» **Task to complete**: Where does the string "alto" occur in the records? Copy each line that holds it.

» **Given information**:
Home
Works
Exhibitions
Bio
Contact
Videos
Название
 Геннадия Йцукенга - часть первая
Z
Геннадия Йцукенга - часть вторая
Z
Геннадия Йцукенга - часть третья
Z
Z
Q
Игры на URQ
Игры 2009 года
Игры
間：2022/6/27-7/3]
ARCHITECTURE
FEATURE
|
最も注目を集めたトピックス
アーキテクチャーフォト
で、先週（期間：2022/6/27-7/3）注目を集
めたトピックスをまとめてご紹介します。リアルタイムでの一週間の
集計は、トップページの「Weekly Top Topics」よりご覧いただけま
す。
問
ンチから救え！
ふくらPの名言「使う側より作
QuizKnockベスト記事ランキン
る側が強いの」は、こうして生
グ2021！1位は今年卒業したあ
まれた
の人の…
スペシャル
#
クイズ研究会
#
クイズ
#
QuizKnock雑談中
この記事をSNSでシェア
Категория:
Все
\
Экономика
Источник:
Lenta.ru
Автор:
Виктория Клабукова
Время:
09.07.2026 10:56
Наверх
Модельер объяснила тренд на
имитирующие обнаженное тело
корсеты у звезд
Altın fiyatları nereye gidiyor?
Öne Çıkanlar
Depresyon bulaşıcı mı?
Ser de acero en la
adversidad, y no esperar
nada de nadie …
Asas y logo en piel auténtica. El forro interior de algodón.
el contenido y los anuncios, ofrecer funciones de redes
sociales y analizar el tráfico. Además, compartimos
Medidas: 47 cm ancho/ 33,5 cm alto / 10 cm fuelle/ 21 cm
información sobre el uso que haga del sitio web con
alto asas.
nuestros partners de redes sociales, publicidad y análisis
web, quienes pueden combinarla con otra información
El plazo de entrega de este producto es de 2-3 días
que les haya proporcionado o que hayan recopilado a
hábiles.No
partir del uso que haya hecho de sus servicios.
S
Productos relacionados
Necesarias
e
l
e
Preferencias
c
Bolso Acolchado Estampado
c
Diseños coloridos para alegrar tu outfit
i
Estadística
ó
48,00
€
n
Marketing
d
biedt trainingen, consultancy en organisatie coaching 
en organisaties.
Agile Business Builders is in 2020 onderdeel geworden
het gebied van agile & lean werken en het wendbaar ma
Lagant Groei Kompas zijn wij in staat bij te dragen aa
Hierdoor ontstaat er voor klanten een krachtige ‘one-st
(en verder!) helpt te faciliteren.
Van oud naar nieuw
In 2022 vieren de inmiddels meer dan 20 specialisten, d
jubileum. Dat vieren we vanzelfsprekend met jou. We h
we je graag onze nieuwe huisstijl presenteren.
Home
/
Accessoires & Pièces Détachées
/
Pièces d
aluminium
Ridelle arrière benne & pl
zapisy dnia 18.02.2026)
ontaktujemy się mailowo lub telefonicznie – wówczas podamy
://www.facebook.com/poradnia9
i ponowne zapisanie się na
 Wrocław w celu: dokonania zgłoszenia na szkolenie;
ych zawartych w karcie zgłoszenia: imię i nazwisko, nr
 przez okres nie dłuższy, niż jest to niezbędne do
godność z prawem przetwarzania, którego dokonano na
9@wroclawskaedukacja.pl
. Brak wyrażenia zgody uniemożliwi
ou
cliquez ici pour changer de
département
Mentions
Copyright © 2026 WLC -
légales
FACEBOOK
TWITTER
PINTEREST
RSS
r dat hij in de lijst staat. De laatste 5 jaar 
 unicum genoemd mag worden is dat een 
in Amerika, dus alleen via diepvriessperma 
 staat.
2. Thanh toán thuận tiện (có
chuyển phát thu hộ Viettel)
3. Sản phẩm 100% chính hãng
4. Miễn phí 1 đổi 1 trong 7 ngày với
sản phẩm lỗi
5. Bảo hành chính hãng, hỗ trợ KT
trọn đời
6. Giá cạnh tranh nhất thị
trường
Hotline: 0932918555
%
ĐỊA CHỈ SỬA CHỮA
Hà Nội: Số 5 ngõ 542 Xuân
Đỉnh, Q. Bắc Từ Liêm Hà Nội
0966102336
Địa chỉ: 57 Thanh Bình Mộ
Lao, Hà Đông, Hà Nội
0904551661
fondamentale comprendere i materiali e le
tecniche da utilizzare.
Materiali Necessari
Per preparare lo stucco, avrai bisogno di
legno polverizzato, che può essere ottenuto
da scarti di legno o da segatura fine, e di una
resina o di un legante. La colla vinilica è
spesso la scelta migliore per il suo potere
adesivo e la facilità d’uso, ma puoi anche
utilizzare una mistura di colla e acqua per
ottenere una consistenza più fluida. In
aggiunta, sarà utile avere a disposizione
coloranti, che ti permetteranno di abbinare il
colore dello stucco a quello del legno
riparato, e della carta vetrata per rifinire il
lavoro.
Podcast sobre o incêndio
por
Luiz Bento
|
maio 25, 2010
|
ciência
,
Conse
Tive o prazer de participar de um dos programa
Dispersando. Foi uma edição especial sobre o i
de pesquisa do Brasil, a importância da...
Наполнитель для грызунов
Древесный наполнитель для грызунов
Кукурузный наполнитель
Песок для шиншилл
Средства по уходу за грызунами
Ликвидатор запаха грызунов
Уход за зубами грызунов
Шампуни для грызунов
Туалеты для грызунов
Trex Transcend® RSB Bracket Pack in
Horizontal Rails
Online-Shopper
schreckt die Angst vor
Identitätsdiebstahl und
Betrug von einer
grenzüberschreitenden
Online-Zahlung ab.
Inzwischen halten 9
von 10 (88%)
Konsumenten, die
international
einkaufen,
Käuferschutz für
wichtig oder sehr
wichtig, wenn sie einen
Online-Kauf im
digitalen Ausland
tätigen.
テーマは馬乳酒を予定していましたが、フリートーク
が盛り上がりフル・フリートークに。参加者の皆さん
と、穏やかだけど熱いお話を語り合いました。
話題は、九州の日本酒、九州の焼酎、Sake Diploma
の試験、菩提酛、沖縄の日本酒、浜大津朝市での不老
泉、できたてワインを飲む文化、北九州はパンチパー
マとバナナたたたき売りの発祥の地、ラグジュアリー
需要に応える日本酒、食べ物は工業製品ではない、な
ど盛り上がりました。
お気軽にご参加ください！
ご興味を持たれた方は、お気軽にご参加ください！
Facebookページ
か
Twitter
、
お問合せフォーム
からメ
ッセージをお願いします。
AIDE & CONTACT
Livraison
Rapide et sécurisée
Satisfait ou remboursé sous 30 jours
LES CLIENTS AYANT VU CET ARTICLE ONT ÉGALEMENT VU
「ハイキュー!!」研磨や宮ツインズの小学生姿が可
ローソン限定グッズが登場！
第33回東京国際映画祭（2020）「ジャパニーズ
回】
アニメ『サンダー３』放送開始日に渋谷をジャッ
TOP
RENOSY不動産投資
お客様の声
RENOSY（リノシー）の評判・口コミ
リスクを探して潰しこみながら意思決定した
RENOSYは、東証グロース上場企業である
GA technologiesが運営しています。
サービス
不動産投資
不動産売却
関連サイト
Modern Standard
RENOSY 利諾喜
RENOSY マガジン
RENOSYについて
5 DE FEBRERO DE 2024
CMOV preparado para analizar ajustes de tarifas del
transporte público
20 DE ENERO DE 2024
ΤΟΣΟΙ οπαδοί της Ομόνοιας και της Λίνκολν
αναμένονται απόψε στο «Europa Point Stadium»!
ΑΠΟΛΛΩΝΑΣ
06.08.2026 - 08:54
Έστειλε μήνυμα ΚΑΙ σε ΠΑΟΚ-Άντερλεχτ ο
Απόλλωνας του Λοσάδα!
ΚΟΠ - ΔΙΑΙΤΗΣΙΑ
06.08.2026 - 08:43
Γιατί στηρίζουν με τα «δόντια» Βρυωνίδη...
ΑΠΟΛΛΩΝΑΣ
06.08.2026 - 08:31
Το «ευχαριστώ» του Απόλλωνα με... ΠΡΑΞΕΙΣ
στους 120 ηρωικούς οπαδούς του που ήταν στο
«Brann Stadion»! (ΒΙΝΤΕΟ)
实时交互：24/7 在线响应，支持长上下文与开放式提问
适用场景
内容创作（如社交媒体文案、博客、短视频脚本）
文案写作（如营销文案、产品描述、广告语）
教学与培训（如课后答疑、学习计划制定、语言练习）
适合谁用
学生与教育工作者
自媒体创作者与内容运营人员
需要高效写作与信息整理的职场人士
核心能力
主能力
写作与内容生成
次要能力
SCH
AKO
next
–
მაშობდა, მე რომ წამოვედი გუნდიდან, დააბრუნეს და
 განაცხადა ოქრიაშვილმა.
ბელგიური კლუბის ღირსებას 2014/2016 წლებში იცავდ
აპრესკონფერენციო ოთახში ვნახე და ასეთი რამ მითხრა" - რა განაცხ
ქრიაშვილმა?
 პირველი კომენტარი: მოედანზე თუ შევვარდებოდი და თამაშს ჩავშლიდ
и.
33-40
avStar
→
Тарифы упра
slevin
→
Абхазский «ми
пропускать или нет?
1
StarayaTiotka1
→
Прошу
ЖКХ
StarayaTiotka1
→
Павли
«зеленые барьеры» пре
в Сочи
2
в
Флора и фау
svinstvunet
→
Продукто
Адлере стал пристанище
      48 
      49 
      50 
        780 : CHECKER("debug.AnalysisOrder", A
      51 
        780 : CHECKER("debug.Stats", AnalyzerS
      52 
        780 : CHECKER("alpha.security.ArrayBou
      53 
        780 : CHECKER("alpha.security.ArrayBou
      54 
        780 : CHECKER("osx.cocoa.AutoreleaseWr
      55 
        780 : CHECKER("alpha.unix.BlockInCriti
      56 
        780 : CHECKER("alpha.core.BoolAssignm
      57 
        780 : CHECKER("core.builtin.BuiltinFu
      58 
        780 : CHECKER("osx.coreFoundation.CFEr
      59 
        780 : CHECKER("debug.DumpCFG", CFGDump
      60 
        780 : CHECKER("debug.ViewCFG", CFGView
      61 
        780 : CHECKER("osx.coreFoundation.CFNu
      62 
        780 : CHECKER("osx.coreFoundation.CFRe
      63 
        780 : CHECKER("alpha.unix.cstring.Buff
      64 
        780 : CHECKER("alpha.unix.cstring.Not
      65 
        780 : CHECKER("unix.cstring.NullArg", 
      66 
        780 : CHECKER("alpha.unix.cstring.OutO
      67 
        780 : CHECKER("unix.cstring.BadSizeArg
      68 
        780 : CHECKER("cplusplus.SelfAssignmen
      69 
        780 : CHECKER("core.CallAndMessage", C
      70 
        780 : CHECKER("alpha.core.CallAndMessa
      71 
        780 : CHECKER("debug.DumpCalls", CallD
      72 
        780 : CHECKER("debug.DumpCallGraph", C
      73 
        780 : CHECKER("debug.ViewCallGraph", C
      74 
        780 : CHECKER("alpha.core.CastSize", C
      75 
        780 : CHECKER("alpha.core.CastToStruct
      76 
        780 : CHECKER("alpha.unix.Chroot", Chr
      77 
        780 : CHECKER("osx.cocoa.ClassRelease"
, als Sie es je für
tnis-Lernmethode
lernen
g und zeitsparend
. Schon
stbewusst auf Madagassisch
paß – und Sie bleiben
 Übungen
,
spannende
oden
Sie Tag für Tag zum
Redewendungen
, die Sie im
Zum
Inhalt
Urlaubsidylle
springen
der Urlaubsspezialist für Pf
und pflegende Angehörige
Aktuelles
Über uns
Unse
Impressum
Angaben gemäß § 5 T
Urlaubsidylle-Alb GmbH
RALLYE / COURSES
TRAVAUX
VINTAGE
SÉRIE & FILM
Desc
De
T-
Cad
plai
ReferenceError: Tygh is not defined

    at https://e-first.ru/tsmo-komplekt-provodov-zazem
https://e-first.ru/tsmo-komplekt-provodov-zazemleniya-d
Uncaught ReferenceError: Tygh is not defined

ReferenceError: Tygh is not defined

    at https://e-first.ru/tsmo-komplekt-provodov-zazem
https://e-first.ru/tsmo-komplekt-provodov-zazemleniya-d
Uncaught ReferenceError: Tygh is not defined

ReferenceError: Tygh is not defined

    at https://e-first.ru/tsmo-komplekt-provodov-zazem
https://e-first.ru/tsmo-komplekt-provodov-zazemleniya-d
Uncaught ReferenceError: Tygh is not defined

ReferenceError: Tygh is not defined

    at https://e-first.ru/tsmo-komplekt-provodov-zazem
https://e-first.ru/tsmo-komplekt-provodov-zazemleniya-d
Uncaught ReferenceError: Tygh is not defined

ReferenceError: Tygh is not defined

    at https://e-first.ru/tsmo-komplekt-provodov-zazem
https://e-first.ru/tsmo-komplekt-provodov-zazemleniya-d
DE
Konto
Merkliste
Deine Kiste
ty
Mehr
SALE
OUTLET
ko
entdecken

» **Answer area**:
Medidas: 47 cm ancho/ 33,5 cm alto / 10 cm fuelle/ 21 cm
alto asas.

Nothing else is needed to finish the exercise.